## Source passage
As for the product, if it is only for the bath, floor and shower walls assuming a shower base is being used and providing you're not on a second story and have used villaboard, use whatever as it's not that vital but if you are doing a tiled shower base, on the second floor or using plasterboard :Shock:  it's another story.   I always use Davco k10 plus. water based polyurethane, resists re emulsifying if constantly pooled with water that some others do.  Don't bother with 'aba superflex' an acrylic based product that is half as thick as the k10 plus.  Have not used anything else.  The k10 costs about $100 for the small 4 litre tub which will only do a 1m x 1m shower base and 2 walls with 2 thick coats.  
Like most things, you get what you pay for (excluding aba products, overpriced)

----------


## phild01

The K10 is good, Also Cromellin which doesn't need another primer product.

----------


## intertd6

It is really important that a water proofing (WP) angle goes under the lip of a bath as it doesn't rely on the bond of a sealant to waterproof around the bath perimeter that moves considerably every time the bath is filled. A certificate stating that the waterproofing has been done complying with the standard is required for certifiers & such, if it's a backyard job then who ever does it takes the risk, most professional builders or tradesman doing bathrooms would make sure the WP is done properly to the standard as it is very expensive to rectify leaks at a later stage as they are responsible for a least 6 years of warranty. To do it properly the waterproofer has to do the WP in two stages & I still come across installers that think it can be done in one stage, but I haven't yet been shown how thats possible.
inter

----------


## GDOG

> It is really important that a water proofing (WP) angle goes under the lip of a bath as it doesn't rely on the bond of a sealant to waterproof around the bath perimeter that moves considerably every time the bath is filled. A certificate stating that the waterproofing has been done complying with the standard is required for certifiers & such, if it's a backyard job then who ever does it takes the risk, most professional builders or tradesman doing bathrooms would make sure the WP is done properly to the standard as it is very expensive to rectify leaks at a later stage as they are responsible for a least 6 years of warranty. To do it properly the waterproofer has to do the WP in two stages & I still come across installers that think it can be done in one stage, but I haven't yet been shown how thats possible.
> inter

  I've pulled out old baths that have been in for 5o + years without a sniff of any water damage.  In fact, I don't think i've ever seen water damage on a bath frame or surrounding area unless a shower is involved.  These standards you speak of are relatively new and we survived without them let alone any form of waterproofing.  A bath is nothing like a shower and these standards are good in theory but not in practise.  As I mentioned earlier, these bath supporting walls usually need to be fitted permanently at the same time as the bath install.  Hard to clad and wet seal first.  The way I do it, the supporting timber is back very close to the inside of the bath.  Smothered in silicone prior to the fit to take up any slack and hold the bath secure.  Then the tile being tight under the lip supports that edge aswell so have never had a properly prepared silicone seal give.   
That's the problem with these standards we have to abide to. Not just waterproofing either, Most are written by suits with out practical experience and are catered for the worst in the industry.

## Assignment A
In the entries, reproduce the part that opens with the line containing "vous joindre à" and closes with the line containing "tanbul/Gaziosmanpaşa", replacing "conférence téléphonique" with "téléconférence" and keeping everything else the same. Omit the pictures.

## Available records
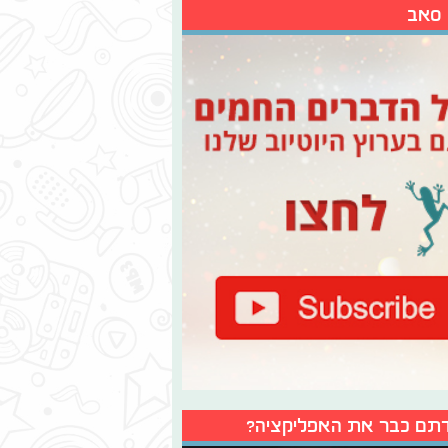
 סאב
תם כבר את האפליקציה?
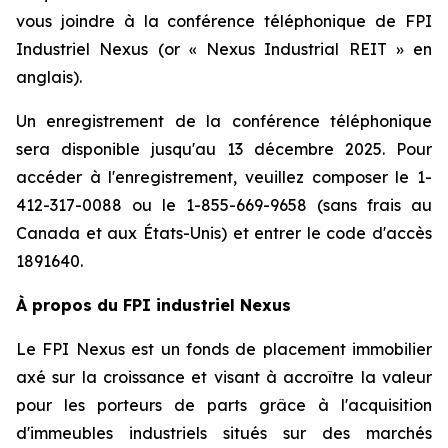
vous joindre à la conférence téléphonique de FPI
Industriel Nexus (or « Nexus Industrial REIT » en
anglais).
Un enregistrement de la conférence téléphonique
sera disponible jusqu'au 13 décembre 2025. Pour
accéder à l'enregistrement, veuillez composer le 1-
412-317-0088 ou le 1-855-669-9658 (sans frais au
Canada et aux États-Unis) et entrer le code d'accès
1891640.
À propos du FPI industriel Nexus
Le FPI Nexus est un fonds de placement immobilier
axé sur la croissance et visant à accroître la valeur
pour les porteurs de parts grâce à l'acquisition
d'immeubles industriels situés sur des marchés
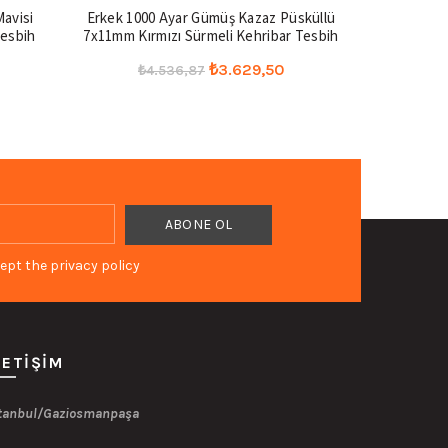
-20%
-20%
avisi
Erkek 1000 Ayar Gümüş Kazaz Püsküllü
Arpa Kesim
Tesbih
7x11mm Kırmızı Sürmeli Kehribar Tesbih
T
u
Orijinal
Şu
₺
3.629,50
₺
4.536,87
₺
ndaki
fiyat:
andaki
Seçenekler
yat:
₺4.536,87.
fiyat:
1.341,50.
₺3.629,50.
ept the privacy policy
LETIŞIM
tanbul/Gaziosmanpaşa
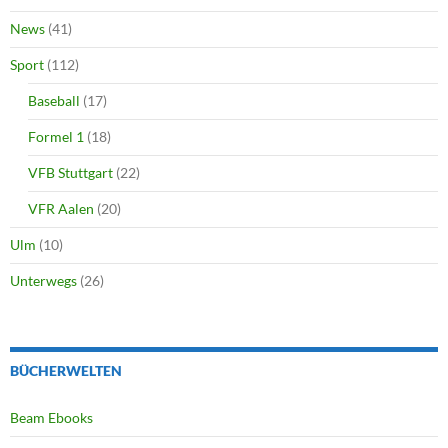
News
(41)
Sport
(112)
Baseball
(17)
Formel 1
(18)
VFB Stuttgart
(22)
VFR Aalen
(20)
Ulm
(10)
Unterwegs
(26)
BÜCHERWELTEN
Beam Ebooks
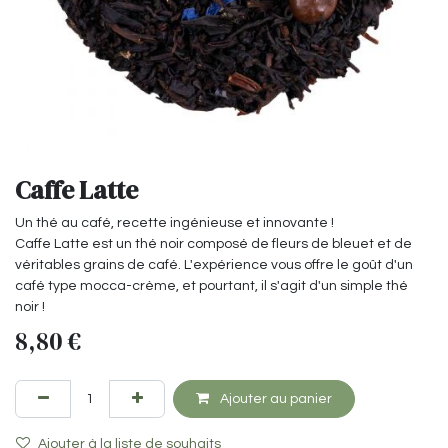
Caffe Latte
Un thé au café, recette ingénieuse et innovante !
Caffe Latte est un thé noir composé de fleurs de bleuet et de
véritables grains de café. L'expérience vous offre le goût d'un
café type mocca-crème, et pourtant, il s'agit d'un simple thé
noir !
8,80
€
Ajouter au panier
Ajouter à la liste de souhaits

## Assignment B
Quote the part of the forum thread on bathroom waterproofing that opens with the words "As for the product, if" and closes with "aba products, overpriced)".

## Exercise output A
vous joindre à la téléconférence de FPI
Industriel Nexus (or « Nexus Industrial REIT » en
anglais).
Un enregistrement de la téléconférence
sera disponible jusqu'au 13 décembre 2025. Pour
accéder à l'enregistrement, veuillez composer le 1-
412-317-0088 ou le 1-855-669-9658 (sans frais au
Canada et aux États-Unis) et entrer le code d'accès
1891640.
À propos du FPI industriel Nexus
Le FPI Nexus est un fonds de placement immobilier
axé sur la croissance et visant à accroître la valeur
pour les porteurs de parts grâce à l'acquisition
d'immeubles industriels situés sur des marchés
-20%
-20%
avisi
Erkek 1000 Ayar Gümüş Kazaz Püsküllü
Arpa Kesim
Tesbih
7x11mm Kırmızı Sürmeli Kehribar Tesbih
T
u
Orijinal
Şu
₺
3.629,50
₺
4.536,87
₺
ndaki
fiyat:
andaki
Seçenekler
yat:
₺4.536,87.
fiyat:
1.341,50.
₺3.629,50.
ept the privacy policy
LETIŞIM
tanbul/Gaziosmanpaşa

## Exercise output B
As for the product, if it is only for the bath, floor and shower walls assuming a shower base is being used and providing you're not on a second story and have used villaboard, use whatever as it's not that vital but if you are doing a tiled shower base, on the second floor or using plasterboard :Shock:  it's another story.   I always use Davco k10 plus. water based polyurethane, resists re emulsifying if constantly pooled with water that some others do.  Don't bother with 'aba superflex' an acrylic based product that is half as thick as the k10 plus.  Have not used anything else.  The k10 costs about $100 for the small 4 litre tub which will only do a 1m x 1m shower base and 2 walls with 2 thick coats.  
Like most things, you get what you pay for (excluding aba products, overpriced)